The subject of this blog is an actor from a renowned ‘90s cop drama, who went behind the camera only to create the enduring stylistic template and dramatic conventions for two of the most significant, innovative and exceptional police programmes of the last twenty years, perhaps ever. And what’s more, he went back on screen at the end of both of them to claim his deserved dues. Clark Johnson rose to public prominence playing the cool yet intemperate, honourable yet eminently fallible Baltimore police detective Meldrick Lewis in Paul Attanasio’s Homicide: Life on the Street based on David Simon’s book. Johnson’s performance helped to forge a distinct identity for the programme as a cop show that didn’t feel the need to romanticise or kowtow to the powers of its protagonists, particularly when bringing out Lewis’ reckless and impetuous side when crashing a police car into an ambulance in an early episode.

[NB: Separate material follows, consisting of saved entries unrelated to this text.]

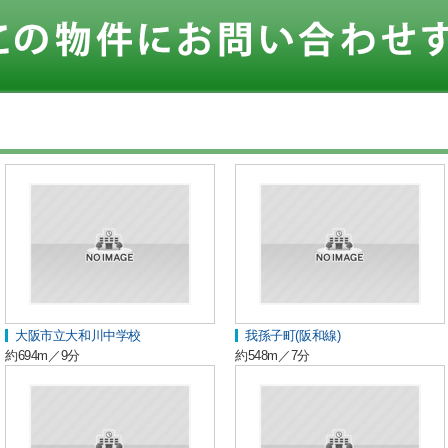
大阪市立大和川中学校
我孫子町(阪和線)
約694m／9分
約548m／7分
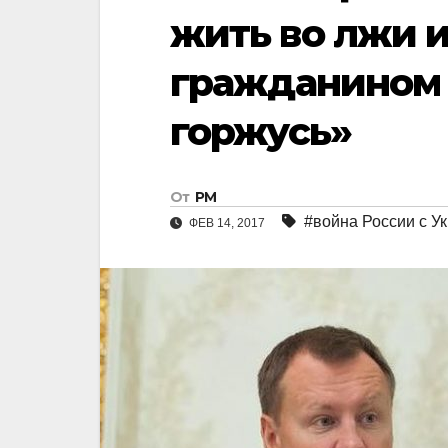
жить во лжи и
гражданином 
горжусь»
От
РМ
#война России с У
ФЕВ 14, 2017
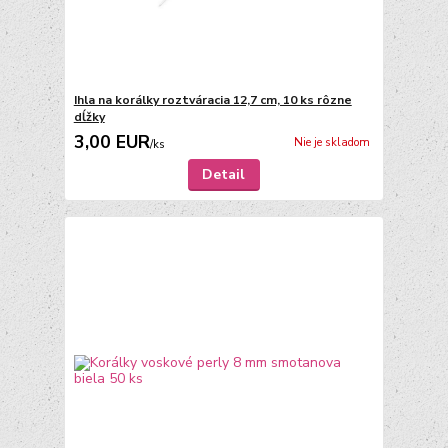
Ihla na korálky roztváracia 12,7 cm, 10 ks rôzne
dĺžky
3,00 EUR
Nie je skladom
/
ks
Detail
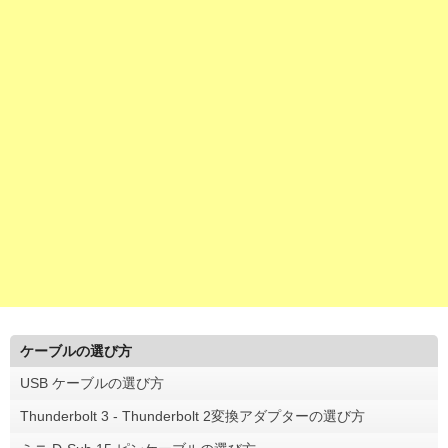
ケーブルの選び方
USB ケーブルの選び方
Thunderbolt 3 - Thunderbolt 2変換アダプターの選び方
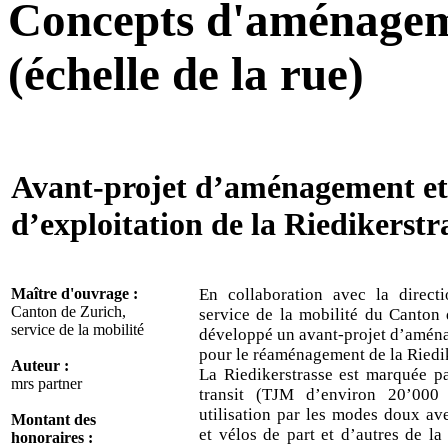
Concepts d'aménageme
(échelle de la rue)
Avant-projet d’aménagement et
d’exploitation de la Riedikerstr
Maître d'ouvrage :
En collaboration avec la direct
Canton de Zurich,
service de la mobilité du Canton 
service de la mobilité
développé un avant-projet d’aména
pour le réaménagement de la Riedik
Auteur :
La Riedikerstrasse est marquée pa
mrs partner
transit (TJM d’environ 20’000 
utilisation par les modes doux ave
Montant des
et vélos de part et d’autres de la
honoraires :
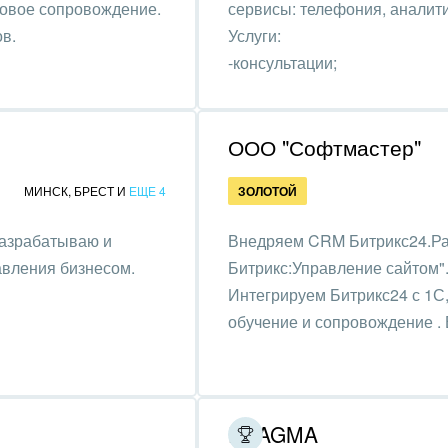
говое сопровождение.
сервисы: телефония, аналит
ь
в.
Услуги:
, газ
-консультации;
-настройка;
удование, техника
-внедрение;
графия
-обучение;
ООО "Софтмастер"
-поддержка.
альные услуги
МИНСК
,
БРЕСТ
И
ЕЩЕ 4
ЗОЛОТОЙ
и и торговля
Разрабатываю и
Внедряем CRM Битрикс24.Ра
вления бизнесом.
Битрикс:Управление сайтом"
ь и телекоммуникации
Интегрируем Битрикс24 с 1С
сы, бухгалтерия, банки
обучение и сопровождение . 
я и нефтехимия
троэнергетика
PRAGMA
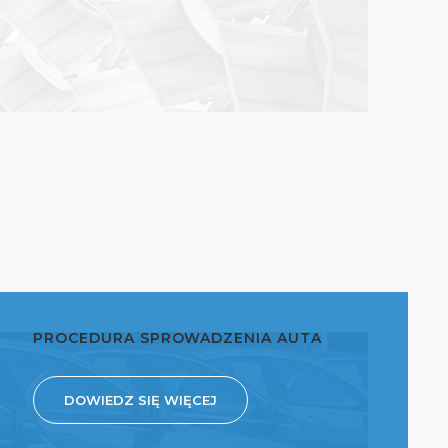
PROCEDURA SPROWADZENIA AUTA
DOWIEDZ SIĘ WIĘCEJ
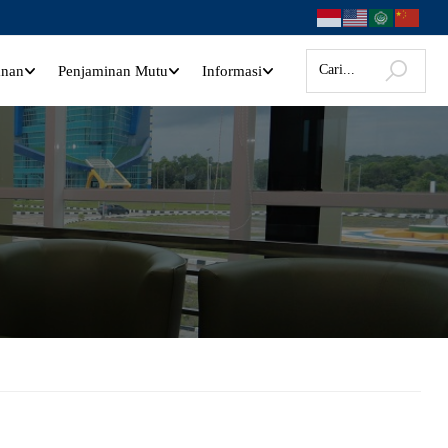
anan
Penjaminan Mutu
Informasi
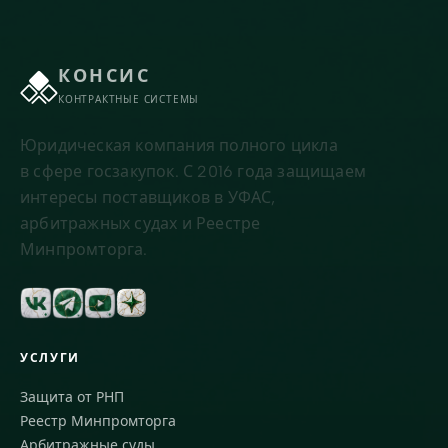
КОНСИС
КОНТРАКТНЫЕ СИСТЕМЫ
Юридическая компания полного цикла
в сфере госзакупок. С 2016 года защищаем
интересы поставщиков в УФАС,
арбитражных судах и Реестре
Минпромторга.
УСЛУГИ
Защита от РНП
Реестр Минпромторга
Арбитражные суды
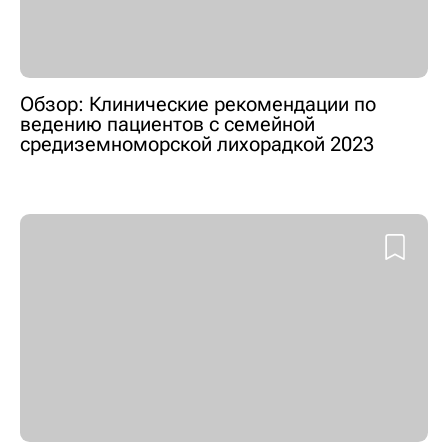
Обзор: Клинические рекомендации по
ведению пациентов с семейной
средиземноморской лихорадкой 2023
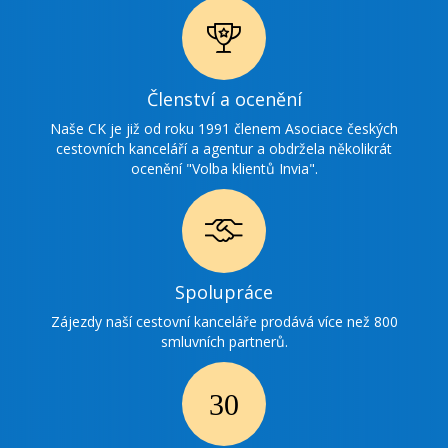
Ikonka
Členství a ocenění
ocenění
Naše CK je již od roku 1991 členem Asociace českých
cestovních kanceláří a agentur a obdržela několikrát
ocenění "Volba klientů Invia".
Ikonka
Spolupráce
spolupráce
Zájezdy naší cestovní kanceláře prodává více než 800
smluvních partnerů.
Ikonka
30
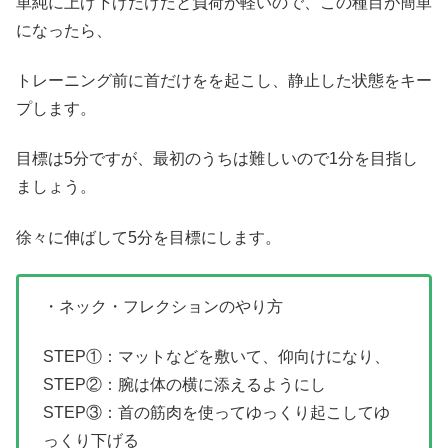
単純に上げ下げだけだと負荷が軽いので、この種目が簡単
になったら、
トレーニング前に首だけをを起こし、静止した状態をキー
プします。
目標は5分ですが、最初のうちは難しいので1分を目指し
ましょう。
徐々に伸ばして5分を目標にします。
・ネック・フレクションのやり方
STEP①：マットなどを敷いて、仰向けになり、
STEP②：腕は体の横に添えるようにし
STEP③：首の筋肉を使ってゆっくり起こしてゆ
っくり下げる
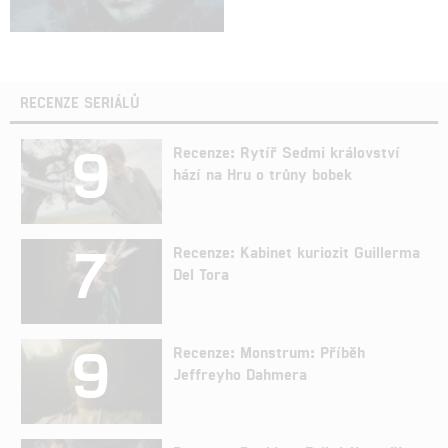
RECENZE SERIÁLŮ
9
Recenze: Rytíř Sedmi království
hází na Hru o trůny bobek
7
Recenze: Kabinet kuriozit Guillerma
Del Tora
9
Recenze: Monstrum: Příběh
Jeffreyho Dahmera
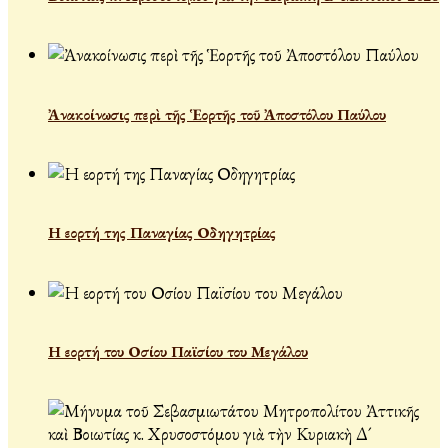
Ἀνακοίνωσις περὶ τῆς Ἑορτῆς τοῦ Ἀποστόλου Παύλου
Η εορτή της Παναγίας Οδηγητρίας
Η εορτή του Οσίου Παϊσίου του Μεγάλου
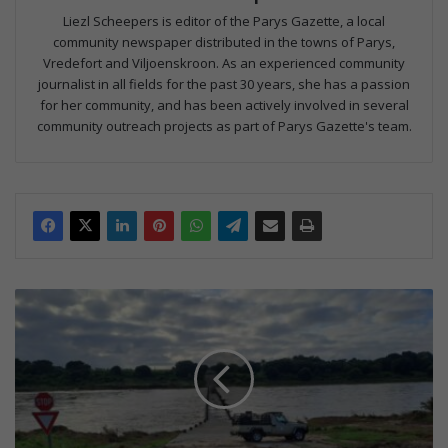
Liezl Scheepers is editor of the Parys Gazette, a local
community newspaper distributed in the towns of Parys,
Vredefort and Viljoenskroon. As an experienced community
journalist in all fields for the past 30 years, she has a passion
for her community, and has been actively involved in several
community outreach projects as part of Parys Gazette's team.
A
w
e
e
k
o
f
r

'Homicide: Life on the Street'

Clark Johnson as Detective Meldrick Lewis in 'Homicide: Life on the Street'

With a handful of behind-the-camera credits on Homicide, Johnson began to build up a portfolio of directing jobs on US TV in many of the most acclaimed dramas of the time e.g. NYPD Blue, The West Wing. Johnson seemed able to adjust to the distinct visual and dramatic styles of these shows effortlessly while successfully steering some conceptually tricky episodes and giving viewers some of these series’ most memorable moments, like Alison Janney’s hilarious and sexy mime to Ronny Jordan’s spoken word acid jazz piece ‘The Jackal’ in The West Wing.

 

In 2002, Johnson pulled off a remarkable and practically unparalleled feat as he directed the Pilot and initial episodes of two crime dramas that would blow the lid off the American police procedural, but for very different reasons. In Shawn Ryan’s L.A. police corruption drama The Shield Johnson invented the kinetic and jolting camera style that made the programme so arresting and exhilarating and helped craft the visceral energy and sly humour that made Michael Chiklis’ Detective Vic Mackey America’s most feared and entertaining bent copper. Conversely, in Baltimore-set drugs investigation drama The Wire, Johnson set in motion a near-invisible and highly methodical visual approach that avoided aggrandising or distorting the show’s complex portrayal of American institutions while laying the foundations for some of the most compelling, attractive and finely-tuned character performances ever seen on TV. These directorial styles were poles apart and demonstrated Johnson’s brilliance at finding the aesthetic most suited to the concept and ambitions of a programme.

'The Shield' and 'The Wire'

Johnson's two triumphs

As these series drew to a close, Johnson not only presided over the direction of the finales but also returned to the screen in befitting tributes to his instrumental role in their success. In Season Five of The Wire, he plays Gus, the City Editor for The Baltimore Sun, a highly meta-textual role in which he is bestowed the honour of voicing the ethos of the series to represent society in all its collective complexity. In the finale of The Shield he plays the federal agent who takes Mackey’s wife and kids away from his Beelzebub-like hold, inadvertently becoming the hero of the piece. On the credits Johnson is listed as ‘Handsome Marshall’. He’s earned that adjective.